In 2001 the Constitutional Review Commission (CRC) began soliciting opinions and holding public hearings on amending the 1995 Constitution. The CRC was set up to examine the constitutional provisions relating to sovereignty, political systems, democracy and good governance. Its report, scheduled for release by October 2003, has not yet been delivered to Cabinet or made public. The Cabinet, however, presented a list of its suggestions for constitutional change to the CRC in September. These changes included the introduction of a full multiparty system, an increase in executive authority vis-à-vis the other branches, and the lifting of presidential term limits. The elimination of term limits would clear the way for Museveni to run again in 2006, and there are increasing signs that he wishes to do so. However, this proposal has also produced significant controversy and it is not yet clear when or how the constitution will be changed.

The Christian rebel group named the Lord's Resistance Army (LRA) continues to harass government forces and murder and kidnap civilians in the north and east. Although the LRA does not threaten the stability of the government, LRA violence has displaced 1.2 million people and created a humanitarian crisis. At least 20,000 children have also been abducted over the years. The Uganda Peoples Defense Force (UPDF) launched "Operation Iron Fist" against LRA rebels in northern Uganda in 2002 and conducted operations against LRA sanctuaries in southern Sudan with the permission of the Sudanese Government. Uganda and Sudan have resumed diplomatic relations and exchanged Ambassadors; however, Uganda continues to accuse Sudan of supporting the LRA. Sudan denies the allegations.

In 1998, Uganda deployed a sizable military force to eastern Democratic Republic of the Congo (DRC), ostensibly to prevent attacks from Ugandan rebel groups operating there. There were widespread allegations that Ugandan military and civilian officials were involved in the illegal exploitation of DRC natural resources. After much international pressure, Uganda withdrew its troops from DRC in June 2003.

On 14 November 2004 it was reported that the President had declared a week-long truce with the rebels that was to begin the following day.

In August 2005, Parliament voted to change the constitution to lift presidential term limits, allowing Museveni to run for a third term.
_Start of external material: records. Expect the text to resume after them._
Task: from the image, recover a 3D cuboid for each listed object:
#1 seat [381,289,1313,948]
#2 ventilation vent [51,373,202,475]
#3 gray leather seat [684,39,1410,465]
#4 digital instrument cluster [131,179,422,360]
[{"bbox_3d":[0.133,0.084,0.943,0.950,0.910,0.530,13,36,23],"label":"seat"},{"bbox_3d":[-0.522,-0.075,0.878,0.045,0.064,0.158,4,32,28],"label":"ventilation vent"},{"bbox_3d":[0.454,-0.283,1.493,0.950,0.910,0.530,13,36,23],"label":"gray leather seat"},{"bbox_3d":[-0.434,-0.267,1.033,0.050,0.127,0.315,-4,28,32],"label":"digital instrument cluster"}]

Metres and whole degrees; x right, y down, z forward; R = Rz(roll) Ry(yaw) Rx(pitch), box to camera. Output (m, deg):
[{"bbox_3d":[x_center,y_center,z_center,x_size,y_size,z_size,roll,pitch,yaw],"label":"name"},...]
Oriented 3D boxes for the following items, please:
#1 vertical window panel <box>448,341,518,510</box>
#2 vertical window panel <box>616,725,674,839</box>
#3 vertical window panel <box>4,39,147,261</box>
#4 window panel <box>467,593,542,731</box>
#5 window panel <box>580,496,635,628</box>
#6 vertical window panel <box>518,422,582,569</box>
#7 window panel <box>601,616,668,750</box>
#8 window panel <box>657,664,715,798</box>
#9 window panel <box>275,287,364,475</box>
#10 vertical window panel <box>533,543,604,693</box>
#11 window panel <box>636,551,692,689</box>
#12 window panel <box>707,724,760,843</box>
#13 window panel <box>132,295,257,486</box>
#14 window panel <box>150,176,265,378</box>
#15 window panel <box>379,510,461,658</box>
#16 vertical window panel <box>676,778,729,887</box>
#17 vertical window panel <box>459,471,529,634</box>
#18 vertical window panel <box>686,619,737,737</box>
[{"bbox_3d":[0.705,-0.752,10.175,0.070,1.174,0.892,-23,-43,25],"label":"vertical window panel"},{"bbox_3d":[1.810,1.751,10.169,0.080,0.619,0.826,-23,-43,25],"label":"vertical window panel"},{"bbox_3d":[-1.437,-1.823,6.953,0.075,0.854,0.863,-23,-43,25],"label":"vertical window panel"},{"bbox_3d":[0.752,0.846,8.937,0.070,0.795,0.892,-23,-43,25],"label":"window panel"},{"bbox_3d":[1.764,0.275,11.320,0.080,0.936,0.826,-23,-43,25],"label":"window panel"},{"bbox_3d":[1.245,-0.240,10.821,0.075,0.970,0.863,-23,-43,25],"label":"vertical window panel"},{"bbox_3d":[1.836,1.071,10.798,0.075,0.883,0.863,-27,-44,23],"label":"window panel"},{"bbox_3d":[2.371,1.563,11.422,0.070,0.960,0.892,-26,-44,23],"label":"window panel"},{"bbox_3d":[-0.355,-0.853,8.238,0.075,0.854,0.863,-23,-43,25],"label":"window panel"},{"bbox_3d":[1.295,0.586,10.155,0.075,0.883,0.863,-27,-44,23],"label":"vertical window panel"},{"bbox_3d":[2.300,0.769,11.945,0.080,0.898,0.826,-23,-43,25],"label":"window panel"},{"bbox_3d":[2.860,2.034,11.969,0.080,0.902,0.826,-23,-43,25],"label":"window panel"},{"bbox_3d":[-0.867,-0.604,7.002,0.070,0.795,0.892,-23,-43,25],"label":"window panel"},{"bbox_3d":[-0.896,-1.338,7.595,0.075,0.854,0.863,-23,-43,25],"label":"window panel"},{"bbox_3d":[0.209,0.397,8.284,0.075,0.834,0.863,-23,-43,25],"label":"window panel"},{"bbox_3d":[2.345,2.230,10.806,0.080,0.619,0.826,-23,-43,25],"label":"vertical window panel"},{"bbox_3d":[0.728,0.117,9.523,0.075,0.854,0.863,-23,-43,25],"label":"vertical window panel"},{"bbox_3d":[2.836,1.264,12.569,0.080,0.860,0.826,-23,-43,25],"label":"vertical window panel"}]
In a referendum in July 2005, 92.5% supported restoring multiparty politics, thereby scrapping the no-party or "movement system".

In October 2005, Kizza Besigye, Museveni's main political rival, returned from exile. The same month, another of Museveni's rivals, Milton Obote, died in South Africa, and was given a state funeral in Kampala.

The February 2006 elections, the first multiparty elections in 25 years, were held with Besigye's Forum for Democratic Change (FDC) as the main challenger to Museveni's National Resistance Movement (NRM). NRM won most seats in the National Assembly, and Museveni won the presidency.

On 20 August 2007, Uganda declared that it is seeking legal advice on establishing a war crimes court.

On 11 July 2010, jihadist al-Shabaab bombers killed 74 people in Kampala.

On 12 October 2011, US President Barack Obama authorized the deployment to Uganda of approximately 100 combat-equipped US forces to help regional forces "remove from the battlefield" – meaning capture or kill – Lord's Resistance Army leader Joseph Kony and senior leaders of the LRA.

In February 2016, Ugandan President Yoweri Museveni described the formation of an East African Federation uniting Uganda, Tanzania, Kenya, Rwanda, Burundi, and South Sudan as "the number one target that we should aim at." In September 2018 a committee was formed to begin the process of drafting a regional constitution, and a draft constitution for a confederation is set to be written by 2021, with implementation of the confederacy by 2023.

President Yoweri Museveni has ruled the country since 1986 and he was re-elected again in January 2021 presidential elections. According to official results Museveni won the elections with 58% of the vote while popstar-turned-politician Bobi Wine had 35%. The opposition challenged the result because of allegations of widespread fraud and irregularities.